Status gizi buruk dan kurus tentunya dapat terjadi karena berbagai macam faktor. Status gizi buruk dan kurus dapat disebabkan karena (1) faktor pendapatan orang tua yang kurang dari UMR, faktor ini dapat menyebabkan terjadinya kondisi dimana orang tua tidak mampu memberikan makanan dan minuman yang sehat dan bergizi untuk tumbuh kembang anaknya; (2) faktor tingkat pendidikan orang tua, tingkat pendidikan dapat mempengaruhi sejauh mana dia mengetahui pentingnya pemenuhan nutrisi yang baik kepada anak; dan (3) kekurangan satu atau lebih zat gizi di dalam tubuh anak (Jahri, 2018).

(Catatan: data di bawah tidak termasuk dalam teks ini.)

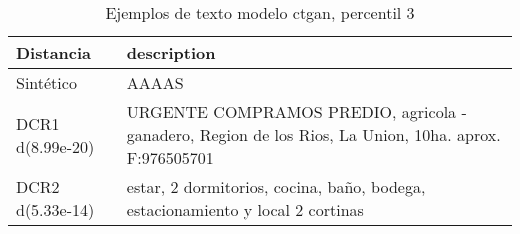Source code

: \begin{table}[H]
\centering
\fontsize{10}{14}\selectfont
\caption{Ejemplos de texto modelo ctgan, percentil 3}
\label{table-example-economicos-b-1-ctgan-3p-text}
\begin{tabular}{|l|m{35em}|}
\hline
\rowcolor[gray]{0.8}
Distancia & description \\
\hline Sintético & AAAAS \\
\hline DCR1 d(8.99e-20) & URGENTE COMPRAMOS PREDIO, agricola - ganadero, Region de los Rios, La Union, 10ha. aprox. F:976505701 \\
\hline DCR2 d(5.33e-14) & estar, 2 dormitorios, cocina, ba\~no, bodega, estacionamiento y local 2 cortinas \\
\hline
\end{tabular}
\end{table}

Gizi buruk dan kurang akan berakibat pada menurunnya imunitas atau kekebalan tubuh sehingga lebih mudah terserang penyakit khususnya penyakit yang dapat menginfeksi manusia seperti penyakit infeksi kecacingan, mengganggu proses pertumbuhan dan perkembangan, kekurangan energi yang berakibat pada
381
penurunan produktivitas, dan anak akan lebih sulit dalam menerima pembelajaran karena menurunnya daya konsentrasi serta kecerdasan (Wulan, 2015).
Status gizi lebih dan obesitas dalam penelitian ini didapatkan hasil 21 orang atau 8% berstatus gizi lebih dan 16 orang atau 6,1% berstatus obesitas. Gizi lebih dan obesitas umumnya disebabkan karena kelebihan jumlah asupan energi
dibandingan dengan jumlah yang seharusnya dibutuhkan oleh tubuh
sehingga kelebihan tersebut disimpan
dalam bentuk cadangan berupa lemak (Jahri, 2018). Kegemukan dapat
menyebabkan dampak penyakit
degeneratif seperti penyakit kardiovaskular, diabetes melitus, jantung koroner, gangguan ginjal, hipertensi, dan masih banyak lagi (Alamsyah, 2013).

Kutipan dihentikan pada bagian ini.